The Korean people erected a monument in his honour, though it was defaced by the Japanese. Another monument was erected near the original one in 1964 by journalists living in South Korea. Both can be now seen at his grave at Yanghwajin Foreigners' Cemetery.

In 1968, he was awarded the Order of Merit for National Foundation from the South Korean government.

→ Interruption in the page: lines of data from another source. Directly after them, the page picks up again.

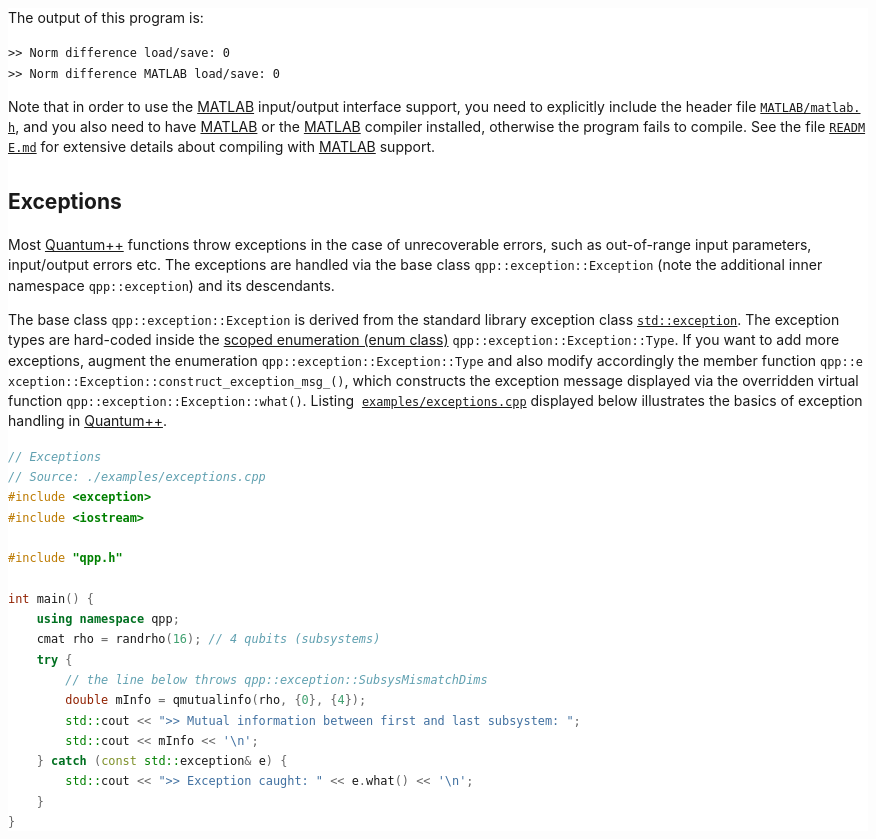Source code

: The output of this program is:

```
>> Norm difference load/save: 0
>> Norm difference MATLAB load/save: 0
```

Note that in order to use the
[MATLAB](http://www.mathworks.com/products/matlab/) 
input/output interface support, you need to explicitly include the header file
[`MATLAB/matlab.h`](https://github.com/vsoftco/qpp/blob/master/include/MATLAB/matlab.h), 
and you also need to have
[MATLAB](http://www.mathworks.com/products/matlab/) 
or the
[MATLAB](http://www.mathworks.com/products/matlab/) 
compiler installed, otherwise the program fails to compile. See the file 
[`README.md`](https://github.com/vsoftco/qpp/blob/master/README.md) 
for extensive details about compiling with
[MATLAB](http://www.mathworks.com/products/matlab/) 
support.

Exceptions
----------

Most [Quantum++](https://github.com/vsoftco/qpp) functions throw
exceptions in the case of unrecoverable errors, such as out-of-range
input parameters, input/output errors etc. The exceptions are handled
via the base class `qpp::exception::Exception` (note the additional inner namespace `qpp::exception`)
and its descendants.

The  base class `qpp::exception::Exception` is derived from the standard library exception class
[`std::exception`](http://en.cppreference.com/w/cpp/error/exception). 
The exception types are hard-coded inside the 
[scoped enumeration (enum class)](http://en.cppreference.com/w/cpp/language/enum#Scoped_enumerations)
`qpp::exception::Exception::Type`. If you want to add more exceptions, augment the
enumeration `qpp::exception::Exception::Type` and also modify accordingly the member
function `qpp::exception::Exception::construct_exception_msg_()`, which constructs the
exception message displayed via the overridden virtual function
`qpp::exception::Exception::what()`. Listing 
[`examples/exceptions.cpp`](https://github.com/vsoftco/qpp/blob/master/examples/exceptions.cpp)
displayed below illustrates the basics of exception handling in [Quantum++](https://github.com/vsoftco/qpp).

```CPP
// Exceptions
// Source: ./examples/exceptions.cpp
#include <exception>
#include <iostream>

#include "qpp.h"

int main() {
    using namespace qpp;
    cmat rho = randrho(16); // 4 qubits (subsystems)
    try {
        // the line below throws qpp::exception::SubsysMismatchDims
        double mInfo = qmutualinfo(rho, {0}, {4});
        std::cout << ">> Mutual information between first and last subsystem: ";
        std::cout << mInfo << '\n';
    } catch (const std::exception& e) {
        std::cout << ">> Exception caught: " << e.what() << '\n';
    }
}
```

=== 2012 memorial service ===
On 8 May 2012, a special memorial service organised by the Bethell Commemoration Committee was held for Bethell at the Yanghwajin Foreigners' Cemetery. Former South Korean Prime Minister Lee Soo-sung chaired the ceremony and President Lee Myung-bak sent flowers to mark the event. About 250 people participated in the ceremony, also including Park Yoo-chul, chairman of the Korea Liberation Association.
British Ambassador Scott Wrightman spoke at the ceremony, saying:

“This ceremony celebrates Ernest Bethell’s contribution to the history of modern Korea and his particular role in strengthening the bonds which bind our two countries ... Recent events in other parts of the world remind us that freedom of expression is not universal. It’s fitting therefore that we celebrate the role of people such as Ernest Bethell who highlighted the cruelty of imperialism, defended the rights of the marginalized and reaffirmed the basic rights of all to live in a free and just society.”